Леван отыскал свой плащ и, сказав Мзие: «Большое спасибо, до свидания»,— сам открыл двери и вышел. Мзия вбежала в комнату, отвела в сторону Элисо и тревожно прошептала ей на ухо:
— Леван ушел.
— Придет! — ответила Элисо и вернулась к играющим.— Придет!
Элисо ни на секунду не сомневалась, что Леван вернется. А как могло быть иначе? Он обязательно вернется.
В жизни человека настает такая пора, когда чрезмерная забота не только не наполняет его сердце чувством благодарности, а напротив, неимоверно раздражает. У заботы тоже есть свои границы, и тот, кто проявляет заботу, не должен забывать об этом.
Иногда человек не замечает, как переходит установленную границу.
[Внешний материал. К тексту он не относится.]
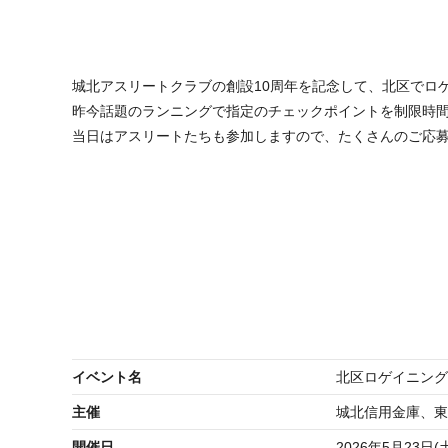
城北アスリートクラブの創設10周年を記念して、北区でロ
昨今話題のランニングで指定のチェックポイントを制限時
当日はアスリートたちも参加しますので、たくさんのご応
イベント名
北区ロゲイニングラ
主催
城北信用金庫、東
開催日
2026年5月23日(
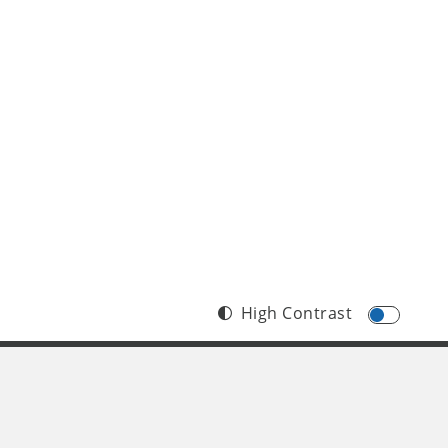
High Contrast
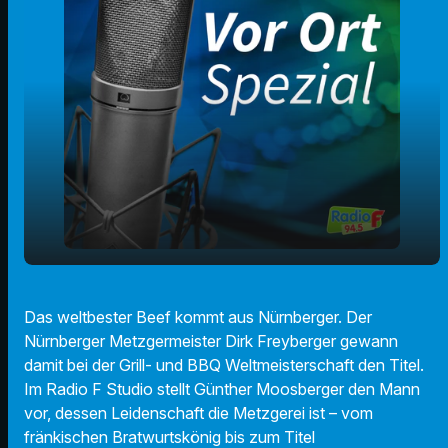
Dirk Freyberger - fränkischer
play_arrow
Das weltbester Beef kommt aus Nürnberger. Der
Bratwurstkönig und BBQ Beef Weltmeister
Nürnberger Metzgermeister Dirk Freyberger gewann
00:00
13:39
damit bei der Grill- und BBQ Weltmeisterschaft den Titel.
Im Radio F Studio stellt Günther Moosberger den Mann
vor, dessen Leidenschaft die Metzgerei ist – vom
fränkischen Bratwurtskönig bis zum Titel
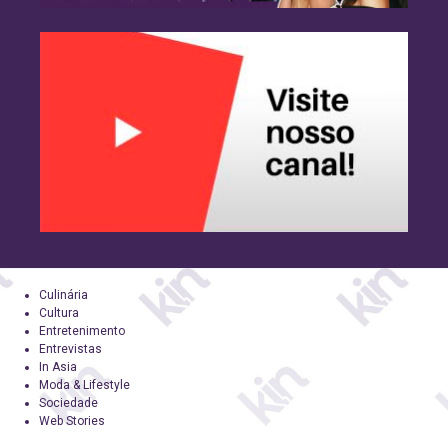
Culinária
Cultura
Entretenimento
Entrevistas
In Asia
Moda & Lifestyle
Sociedade
Web Stories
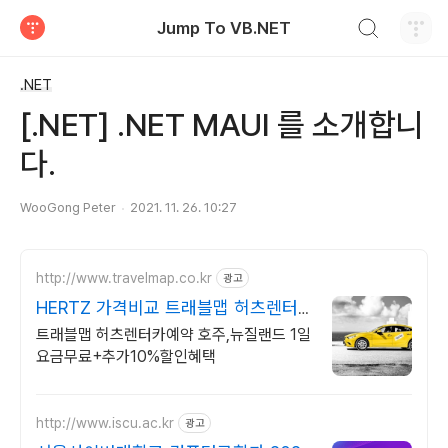
검색하기
Jump To VB.NET
티스토리
.NET
[.NET] .NET MAUI 를 소개합니
다.
WooGong Peter
2021. 11. 26. 10:27
http://www.travelmap.co.kr
광고
HERTZ 가격비교 트래블맵 허츠렌터
카 10% 추가 할인
트래블맵 허츠렌터카예약 호주,뉴질랜드 1일
요금무료+추가10%할인혜택
http://www.iscu.ac.kr
광고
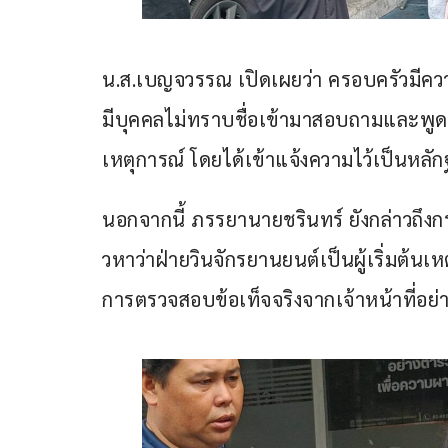
น.ส.เบญจวรรณ เปิดเผยว่า ครอบครัวมีคว
มีบุคคลไม่ทราบชื่อเข้ามาสอบถามและพูดจา
เหตุการณ์ โดยได้เข้าแจ้งความไว้เป็นหลั
นอกจากนี้ ภรรยานายชรินทร์ ยังกล่าวถึงกร
วหาว่าฝ่ายวินจักรยานยนต์เป็นผู้เริ่มต้น
การตรวจสอบข้อเท็จจริงจากเจ้าหน้าที่อย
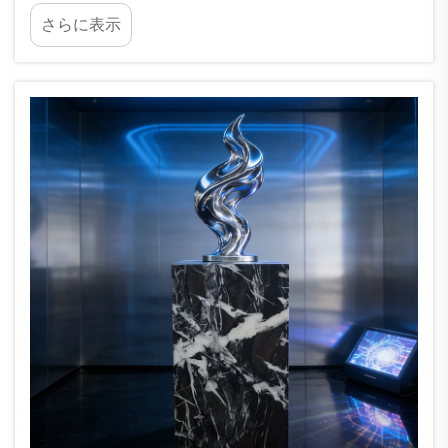
ひとつの方法として、自分だけのDIY大理石ボック
さらに表示
スを作成するという選択肢があります。これらの
ボックスは見た目が美しく、実用性も兼ね備えて
います。ジュエリー、オフィス用品、あるいは…
など、小さな物を収納するのにぴったりです。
За свои заботы он требует взамен беспредельной благодарности, и если эту признательность опоздали ему выразить, он сетует на людскую неблагодарность, не замечает того, как он со своей заботой лезет в чужую душу и сковывает чужую свободу.
Забота Элисо началась с гардероба.
«В наше время плохо одеваться уже не модно!» — будто бы Леван плохо одевался только потому, что следовал моде.
Элисо сама убедилась, что у Левана часто не бывает денег. Но она по-своему переживала и безденежье, более того — оно ей даже нравилось. Это придавало их жизни артистический, полубогемный характер. Ей нравилось делать долги и ходить обедать к друзьям, когда дома не бывало ни копейки. А когда у Левана случался большой гонорар, она любила расплачиваться со всеми долгами и тратить помногу на всякие пустяки. Она никогда не старалась себе объяснить, почему Леван всегда без денег, тогда как гонорары он получает крупные.
Леван брел по пустынной улице.
Теперь и ему хотелось уехать куда-нибудь далеко, куда не доберешься ни поездом, ни самолетом. Но есть ли где-нибудь такое место и где оно? На звездах? Затем он заметил на остановке трамвай, даже не взглянул на номер, поднялся в вагон и сел. Трамвай надоедливо грохотал и едва тащился, будто ему некуда было спешить. Леван посмотрел на часы. Трамвай делал последний круг, а затем должен был возвратиться в парк, поэтому-то он и не спешил.
Да, человеку есть над чем поразмыслить.